Social Sensitivity

Wells’s theories of regressive evolution and his dissatisfaction with many of the social and economic factors of his own time contribute to the pessimistic tone of many sections of the novel. The traveler’s philosophical discourses show that the unpleasant picture of the future need not be realized, however. Choices available to humans in 1895, and to humans today, can indeed change the course of the future for the better. Welles’s shocking picture challenges the complacent view that “progress” left to itself always produces something better.

The traveler’s first impressions of the future world are modified by his experiences there. He notices, for example, the beautiful vegetation, which seems to require so little attention from the Eloi, and concludes that control of nature no longer drains human energy. People of Wells’s day hoped for farms and gardens free from insects and blights, a hope apparently fulfilled in the world of the future. But the use of pesticides and fertilizers to achieve this hope in modern times has already generated unforeseen toxic side-effects. In a similar way, Wells’s contemporaries hoped for a life of abundance and ease, but the traveler later realizes that the ease of the Eloi’s life probably contributed to the dangerous inertia that enables the Morlocks to dominate them. The traveler also believes that he has found a world without fear but learns that in reality fear has intensified and is focused on one object-the Morlocks.
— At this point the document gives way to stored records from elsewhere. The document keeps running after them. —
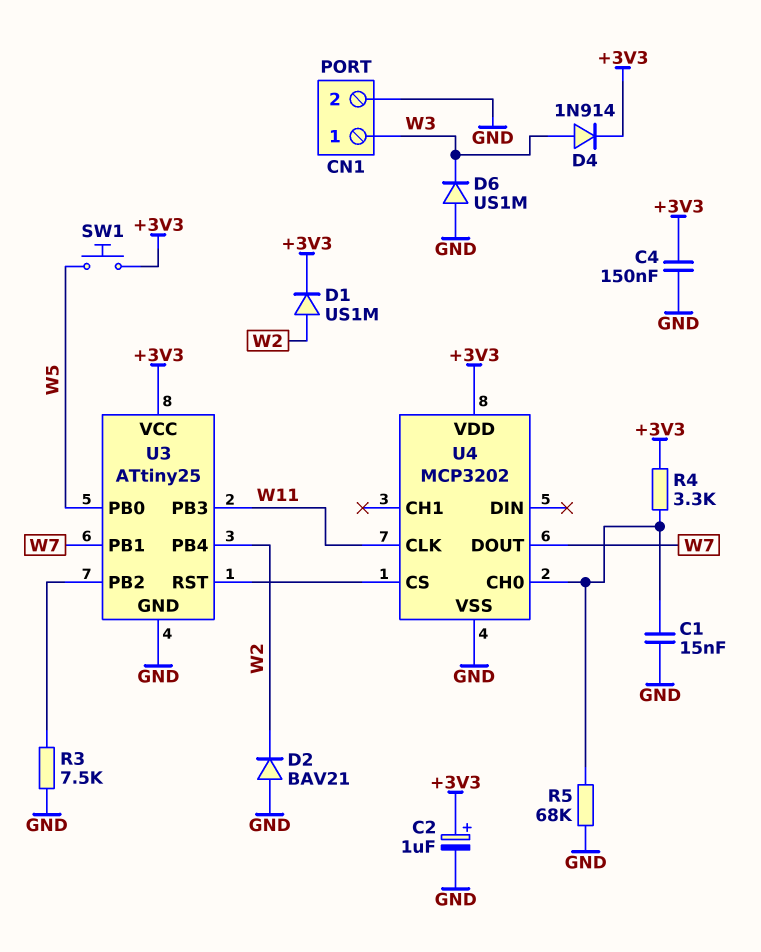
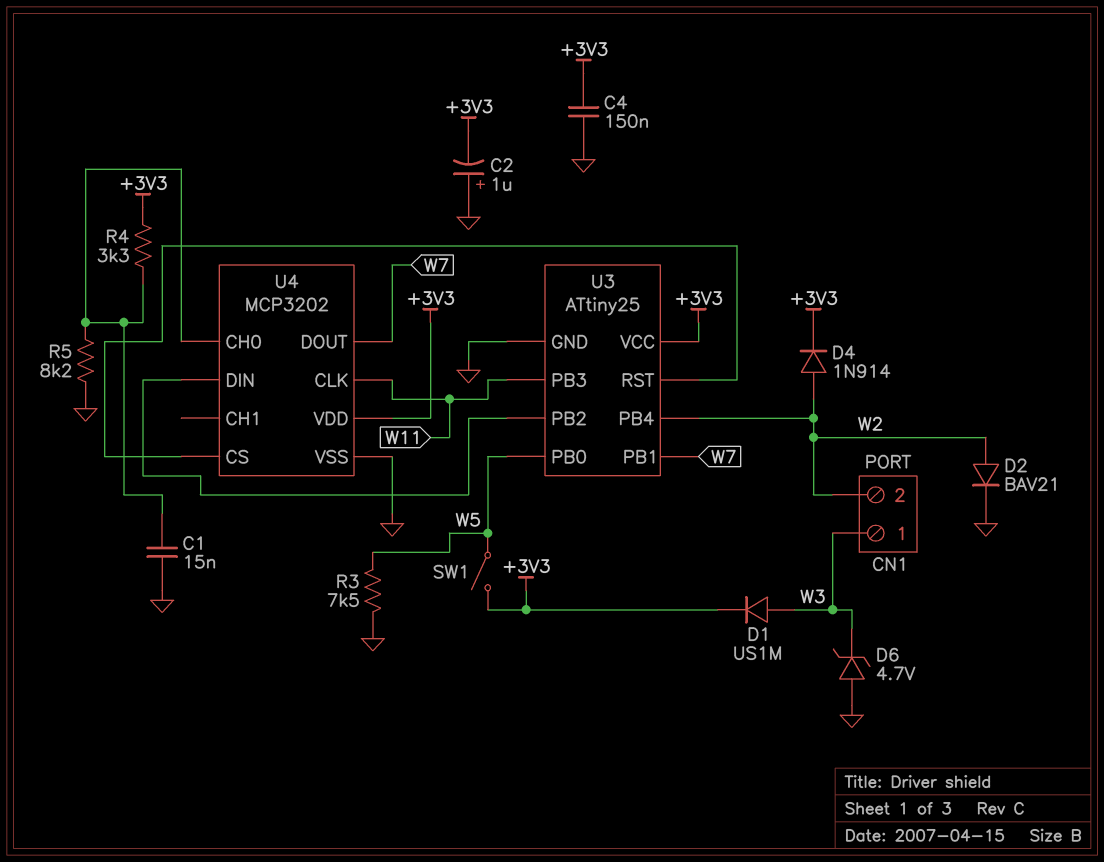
C2: 1uF (plus +3V3, minus GND) -> 1uF (plus GND, minus +3V3)
CN1 pin 2: GND -> W2
D1: diode US1M (A W2, K +3V3) -> diode US1M (A W3, K +3V3)
D2: diode BAV21 (A GND, K W2) -> diode BAV21 (A W2, K GND)
D4: diode 1N914 (A W3, K +3V3) -> diode 1N914 (A W2, K +3V3)
D6: diode US1M (A GND, K W3) -> zener 4.7V (A GND, K W3)
R3: 7.5k (GND, U3/PB2) -> 7.5k (GND, W5)
R5: 68k (GND, U4/CH0) -> 8.2k (GND, U4/CH0)
SW1: button (+3V3, W5) -> switch (+3V3, W5)
U4 pin DIN: none -> U3/PB2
Through the course of the story, the reader is constantly reminded of oppressive situations and attitudes that produce this world of extremes. Wells wrote The Time Machine at the end of the 19th century, but over one hundred years later the world is still coming to grips with the struggles between developed and undeveloped countries, between those who live in luxury on top of the social and economic ladder and those who struggle daily to survive. Wells’s message to his contemporaries is still relevant: oppression and injustice lead inexorably to social and economic disruption.